[Problem] Below are lines of data, and only some are wanted. Please repeat exactly those from the line that has "left elbow: (762, 1073)" through the line that has "right elbow: (18, 855)".

** Opening Materials provided block **

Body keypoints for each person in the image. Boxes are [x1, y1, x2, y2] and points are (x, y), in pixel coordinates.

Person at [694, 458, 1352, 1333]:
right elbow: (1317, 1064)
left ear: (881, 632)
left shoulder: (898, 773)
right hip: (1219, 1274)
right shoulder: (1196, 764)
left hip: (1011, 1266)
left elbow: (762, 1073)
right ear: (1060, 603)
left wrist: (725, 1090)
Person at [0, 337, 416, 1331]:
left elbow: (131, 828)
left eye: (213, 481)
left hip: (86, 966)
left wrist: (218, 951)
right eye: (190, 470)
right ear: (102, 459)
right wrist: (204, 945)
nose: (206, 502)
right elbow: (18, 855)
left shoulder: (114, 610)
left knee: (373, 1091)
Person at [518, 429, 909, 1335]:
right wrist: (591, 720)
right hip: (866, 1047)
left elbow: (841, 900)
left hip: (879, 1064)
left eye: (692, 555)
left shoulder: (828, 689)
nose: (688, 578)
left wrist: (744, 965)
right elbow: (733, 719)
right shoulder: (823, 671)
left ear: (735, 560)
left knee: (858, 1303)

** Closing Materials provided block **
** Opening Materials provided block **

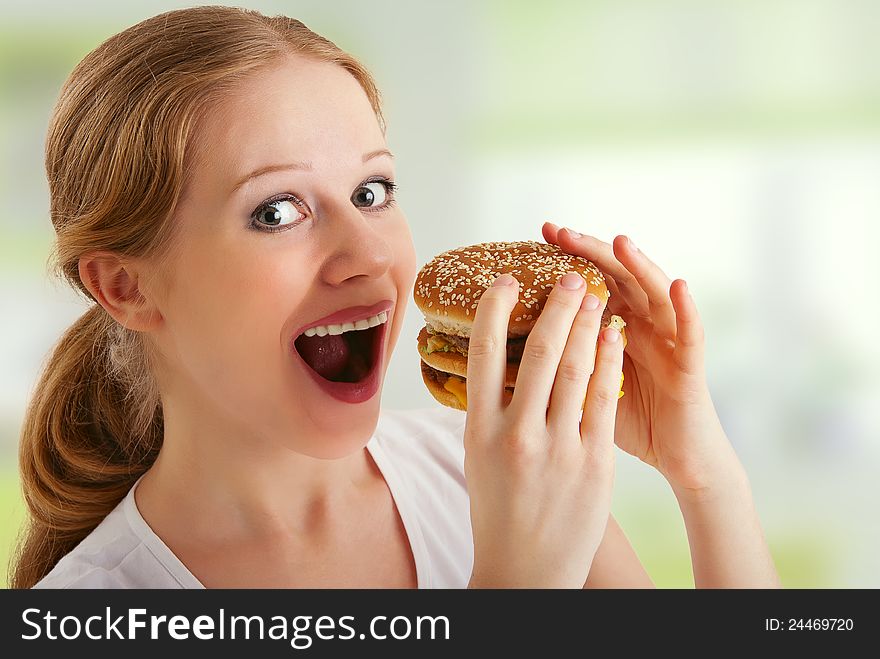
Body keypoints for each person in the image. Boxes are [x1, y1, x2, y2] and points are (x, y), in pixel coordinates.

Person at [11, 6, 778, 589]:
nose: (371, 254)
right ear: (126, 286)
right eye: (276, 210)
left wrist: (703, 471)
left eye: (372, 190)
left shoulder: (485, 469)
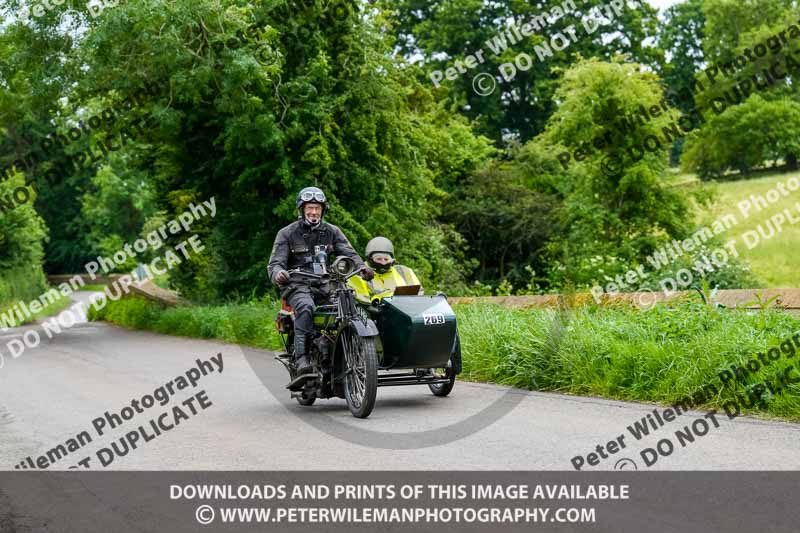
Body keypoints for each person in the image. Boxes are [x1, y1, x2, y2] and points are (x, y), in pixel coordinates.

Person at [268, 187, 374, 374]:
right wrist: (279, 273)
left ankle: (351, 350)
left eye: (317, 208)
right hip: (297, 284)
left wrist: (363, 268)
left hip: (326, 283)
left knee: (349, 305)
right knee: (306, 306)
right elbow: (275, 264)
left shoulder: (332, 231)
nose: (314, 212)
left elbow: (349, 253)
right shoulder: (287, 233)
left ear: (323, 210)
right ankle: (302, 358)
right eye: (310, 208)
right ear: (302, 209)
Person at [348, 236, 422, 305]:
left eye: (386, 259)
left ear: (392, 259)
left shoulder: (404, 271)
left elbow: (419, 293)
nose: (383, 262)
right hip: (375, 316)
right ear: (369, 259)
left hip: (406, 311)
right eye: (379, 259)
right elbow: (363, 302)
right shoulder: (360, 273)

** Closing Materials provided block **

[Exercise result]
left elbow: (762, 1073)
right ear: (1060, 603)
left wrist: (725, 1090)
Person at [0, 337, 416, 1331]:
left elbow: (131, 828)
left eye: (213, 481)
left hip: (86, 966)
left wrist: (218, 951)
right eye: (190, 470)
right ear: (102, 459)
right wrist: (204, 945)
nose: (206, 502)
right elbow: (18, 855)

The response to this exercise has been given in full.